Why is it not more common to implement anti-cheat on the server instead of the client? Is that not more secure? Couldn’t the server just check what vision a player should have and not provide any other information to prevent wallhacks or maphacks? Or check how fast it is possible to move to prevent speedhacks? Aimbot is a bit harder to detect I guess but what about the other ones?
It’s an interesting problem. If you render everything server side and just deliver a video stream to the client, like a GeForce now only tournament. That eliminates a lot of cheating vectors.
The issue then becomes ensuring you have equal latency to all the players. So no one person has an advantage. But you could add artificial latency in that circumstance.
There’s no getting away from the fact that in a distributed network, ordering of events and ensuring simultaneousness is difficult. Peakers advantage is a real thing.
Server side rendering and streaming, advantages: people only see what they’re supposed to see, the server has perfect registration of all activity.
Disadvantages: more latency for everyone, AI auto aiming is still an issue. Requires excellent networking for everyone
One other downside. Server rendering is much more expensive.
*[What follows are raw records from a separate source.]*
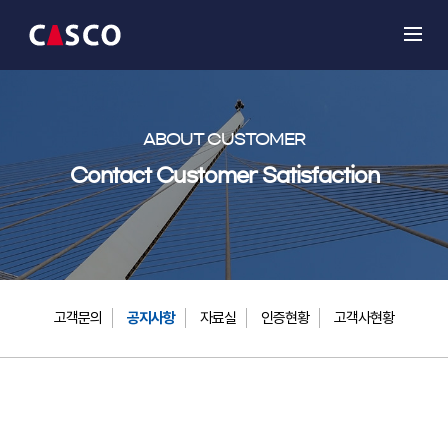
ABOUT CUSTOMER
Contact Customer Satisfaction
고객문의
공지사항
자료실
인증현황
고객사현황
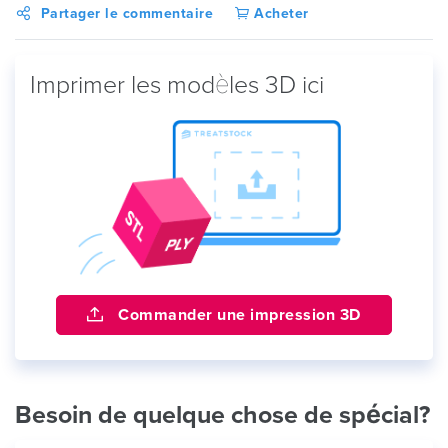
Partager le commentaire
Acheter
Imprimer les modèles 3D ici
Commander une impression 3D
Besoin de quelque chose de spécial?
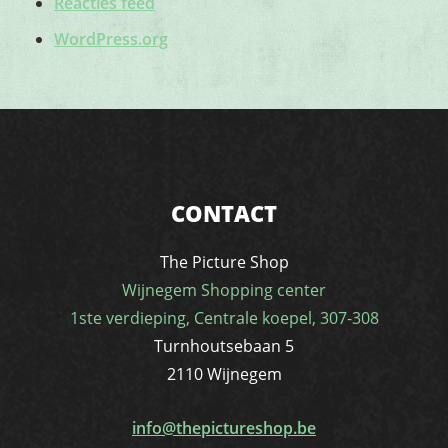
Reacties feed
WordPress.org
CONTACT
The Picture Shop
Wijnegem Shopping center
1ste verdieping, Centrale koepel, 307-308
Turnhoutsebaan 5
2110 Wijnegem
info@thepictureshop.be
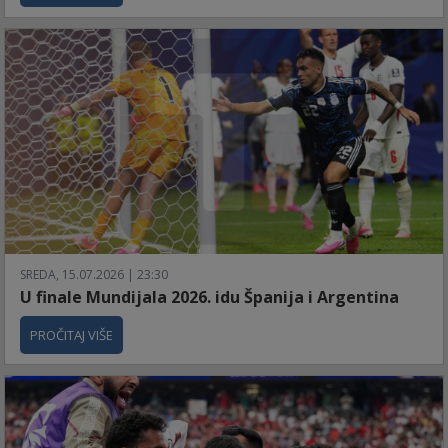
SREDA, 15.07.2026 | 23:30
U finale Mundijala 2026. idu Španija i Argentina
PROČITAJ VIŠE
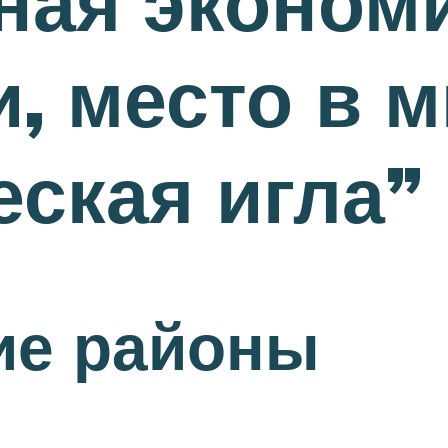
ная экономи
, место в м
еская игла”
ие районы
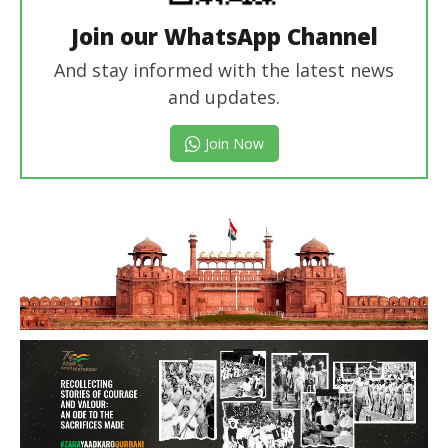
Join our WhatsApp Channel
And stay informed with the latest news
and updates.
Join Now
Not really that expensive. With server rendering the GPUs can be constantly utilized for different clients or different activities. You only pay per minute of usage. GeForce now is I think $5 a month, which it’s not much. If you pay AWS for their ephemeral tear, 5 to 10 cents per hour depending on the GPU you want.
When they’re not being used for gaming, those GPUs could be used for AI training, model generation, a whole host of things. A GPU in your house probably isn’t used 24/7, so that hardware is not being efficiently a moretized over a large scale of activity
Adding at least $5 a month to a game subscription is expensive considering a lot of them are 10-15$/mo. Note that this isn’t just GPU expensive. You also need to calculate game logic on the server too which can also drive up CPU and ram expenses. This is not to mention that a lot of popular online games are freemium and will stand to lose a lot of players if they start charging a subscription.
Another way to word it is that the freemium model is incompatible with server side rendering.